(Task to carry out) Recast every line of the items below as a Markdown table with the columns Row and Line, numbering the rows in order and skipping any blank lines.

(Data for review)

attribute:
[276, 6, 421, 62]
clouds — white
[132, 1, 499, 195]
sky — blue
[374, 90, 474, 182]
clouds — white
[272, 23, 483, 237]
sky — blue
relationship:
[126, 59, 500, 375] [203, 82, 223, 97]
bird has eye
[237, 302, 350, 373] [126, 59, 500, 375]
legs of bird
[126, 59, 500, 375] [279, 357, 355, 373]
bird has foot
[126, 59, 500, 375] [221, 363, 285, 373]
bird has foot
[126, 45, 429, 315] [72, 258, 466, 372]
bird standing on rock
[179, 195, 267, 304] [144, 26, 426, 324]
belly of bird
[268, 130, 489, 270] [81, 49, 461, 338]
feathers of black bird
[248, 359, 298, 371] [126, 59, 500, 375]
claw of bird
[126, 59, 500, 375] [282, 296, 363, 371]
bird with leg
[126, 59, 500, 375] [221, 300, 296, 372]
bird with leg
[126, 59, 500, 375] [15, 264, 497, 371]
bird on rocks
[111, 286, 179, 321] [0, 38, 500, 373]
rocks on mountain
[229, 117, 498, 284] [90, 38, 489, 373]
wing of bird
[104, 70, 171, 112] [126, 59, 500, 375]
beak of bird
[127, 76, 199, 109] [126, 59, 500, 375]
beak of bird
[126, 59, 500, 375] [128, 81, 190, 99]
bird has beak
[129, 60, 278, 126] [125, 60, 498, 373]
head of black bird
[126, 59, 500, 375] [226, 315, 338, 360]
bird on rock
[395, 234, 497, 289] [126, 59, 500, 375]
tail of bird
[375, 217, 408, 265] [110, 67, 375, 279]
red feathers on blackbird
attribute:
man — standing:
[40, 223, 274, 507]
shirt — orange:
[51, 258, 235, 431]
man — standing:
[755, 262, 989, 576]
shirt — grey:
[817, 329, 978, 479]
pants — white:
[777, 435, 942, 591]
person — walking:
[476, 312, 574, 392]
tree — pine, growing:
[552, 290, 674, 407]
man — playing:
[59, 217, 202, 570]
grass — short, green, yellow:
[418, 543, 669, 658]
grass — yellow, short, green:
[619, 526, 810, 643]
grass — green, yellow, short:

(Response to the task)
| Row | Line |
|---|---|
| 1 | attribute: |
| 2 | [276, 6, 421, 62] |
| 3 | clouds — white |
| 4 | [132, 1, 499, 195] |
| 5 | sky — blue |
| 6 | [374, 90, 474, 182] |
| 7 | clouds — white |
| 8 | [272, 23, 483, 237] |
| 9 | sky — blue |
| 10 | relationship: |
| 11 | [126, 59, 500, 375] [203, 82, 223, 97] |
| 12 | bird has eye |
| 13 | [237, 302, 350, 373] [126, 59, 500, 375] |
| 14 | legs of bird |
| 15 | [126, 59, 500, 375] [279, 357, 355, 373] |
| 16 | bird has foot |
| 17 | [126, 59, 500, 375] [221, 363, 285, 373] |
| 18 | bird has foot |
| 19 | [126, 45, 429, 315] [72, 258, 466, 372] |
| 20 | bird standing on rock |
| 21 | [179, 195, 267, 304] [144, 26, 426, 324] |
| 22 | belly of bird |
| 23 | [268, 130, 489, 270] [81, 49, 461, 338] |
| 24 | feathers of black bird |
| 25 | [248, 359, 298, 371] [126, 59, 500, 375] |
| 26 | claw of bird |
| 27 | [126, 59, 500, 375] [282, 296, 363, 371] |
| 28 | bird with leg |
| 29 | [126, 59, 500, 375] [221, 300, 296, 372] |
| 30 | bird with leg |
| 31 | [126, 59, 500, 375] [15, 264, 497, 371] |
| 32 | bird on rocks |
| 33 | [111, 286, 179, 321] [0, 38, 500, 373] |
| 34 | rocks on mountain |
| 35 | [229, 117, 498, 284] [90, 38, 489, 373] |
| 36 | wing of bird |
| 37 | [104, 70, 171, 112] [126, 59, 500, 375] |
| 38 | beak of bird |
| 39 | [127, 76, 199, 109] [126, 59, 500, 375] |
| 40 | beak of bird |
| 41 | [126, 59, 500, 375] [128, 81, 190, 99] |
| 42 | bird has beak |
| 43 | [129, 60, 278, 126] [125, 60, 498, 373] |
| 44 | head of black bird |
| 45 | [126, 59, 500, 375] [226, 315, 338, 360] |
| 46 | bird on rock |
| 47 | [395, 234, 497, 289] [126, 59, 500, 375] |
| 48 | tail of bird |
| 49 | [375, 217, 408, 265] [110, 67, 375, 279] |
| 50 | red feathers on blackbird |
| 51 | attribute: |
| 52 | man — standing: |
| 53 | [40, 223, 274, 507] |
| 54 | shirt — orange: |
| 55 | [51, 258, 235, 431] |
| 56 | man — standing: |
| 57 | [755, 262, 989, 576] |
| 58 | shirt — grey: |
| 59 | [817, 329, 978, 479] |
| 60 | pants — white: |
| 61 | [777, 435, 942, 591] |
| 62 | person — walking: |
| 63 | [476, 312, 574, 392] |
| 64 | tree — pine, growing: |
| 65 | [552, 290, 674, 407] |
| 66 | man — playing: |
| 67 | [59, 217, 202, 570] |
| 68 | grass — short, green, yellow: |
| 69 | [418, 543, 669, 658] |
| 70 | grass — yellow, short, green: |
| 71 | [619, 526, 810, 643] |
| 72 | grass — green, yellow, short: |